Fred Hu, the chairman of Primavera Capital Group and the former chairman of Goldman Sachs for China, called Mr. Liu a “highly experienced and results-oriented financial official,” but said he would “find himself in a challenging position,” like his predecessor.
”Over and time again the regulators have struggled to meet some of the difficult tasks — modernizing securities markets, engineering rising equity prices, while protecting investors and ensuring market stability,” Mr. Hu said in an email.
While Mr. Liu has little experience with markets, he does have connections. In the mid-1990s, he worked the state-owned China Construction Bank. The bank, at the time, was was headed by Wang Qishan, who is now overseeing the anticorruption campaign as one of seven members of the Communist Party’s ruling Politburo Standing Committee.
“He’s definitely not a bold reformer,” Mr. Shih said of Mr. Liu.
The new securities chief may be in an impossible position, expected to control inherently uncontrollable markets and take the blame if the efforts fail. The push by Mr.
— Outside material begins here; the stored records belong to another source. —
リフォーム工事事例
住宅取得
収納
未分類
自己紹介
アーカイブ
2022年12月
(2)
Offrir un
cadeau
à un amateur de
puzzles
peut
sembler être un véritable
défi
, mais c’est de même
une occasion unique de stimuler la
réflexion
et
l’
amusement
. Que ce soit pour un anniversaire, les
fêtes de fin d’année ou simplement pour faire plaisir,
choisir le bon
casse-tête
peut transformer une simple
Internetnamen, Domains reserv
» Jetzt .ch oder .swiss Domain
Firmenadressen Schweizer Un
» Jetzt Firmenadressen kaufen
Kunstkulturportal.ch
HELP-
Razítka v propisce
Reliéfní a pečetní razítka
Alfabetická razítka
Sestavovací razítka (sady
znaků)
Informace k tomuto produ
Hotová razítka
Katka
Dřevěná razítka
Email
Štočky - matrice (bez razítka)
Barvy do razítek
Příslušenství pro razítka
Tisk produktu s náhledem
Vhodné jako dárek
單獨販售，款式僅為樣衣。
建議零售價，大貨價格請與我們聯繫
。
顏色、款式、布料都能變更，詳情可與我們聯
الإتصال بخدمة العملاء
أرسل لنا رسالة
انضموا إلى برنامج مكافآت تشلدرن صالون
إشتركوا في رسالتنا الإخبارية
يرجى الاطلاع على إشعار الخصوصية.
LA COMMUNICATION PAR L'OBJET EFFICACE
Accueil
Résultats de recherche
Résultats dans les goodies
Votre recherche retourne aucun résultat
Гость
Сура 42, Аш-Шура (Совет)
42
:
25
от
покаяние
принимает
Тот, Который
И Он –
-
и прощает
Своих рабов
Xi’s government to assert state control over the markets and the economy go against the philosophy of China’s early reformers under Deng Xiaoping, the paramount leader who sought to give more space to the market.
“The approach that they took toward the stock market is telling me that they are not willing to let go control,” Yasheng Huang, a professor of political economy and international Management at M.I.T., said of China’s current leaders in a December interview.
One former Chinese financial official, who requested anonymity so he could freely discuss personnel issues, said Mr. Xiao, the former securities chief, might be heading to a new post to help oversee economic policy under China’s cabinet. The influential magazine Caijing also reported on Saturday that Mr. Xiao may be moving to a new government position.
The shake-up at the securities regulator is also likely to result in renewed questions about the eventual retirement of Zhou Xiaochuan, the head of China’s central bank since 2002.
When Prime Minister Li Keqiang criticized the government’s handling of financial markets at a meeting last Monday of the State Council, China’s cabinet, he cited the government’s management of the currency. The currency falls under the direct purview of the People’s Bank of China.
Mr. Zhou, 68, was widely revered as the man who spearheaded considerable financial deregulation. He also led the country’s currency, the renminbi, to recognition by the International Monetary Fund last November as one of the world’s main reserve currencies.
But Mr. Zhou’s stature suffered following an abrupt 4 percent currency devaluation last August, and continued weakness at the end of the year and into the next. The currency situation greatly alarmed financial markets. Economists and other monetary specialists around the world, including Christine Lagarde, the managing director of the International Monetary Fund, publicly called for the Chinese central bank to communicate better with financial markets.
“He would be a good scapegoat now,” said Minxin Pei, a specialist in Chinese politics at Claremont McKenna College. “Three years ago, it would have been ungrateful” for anyone to suggest that he retire.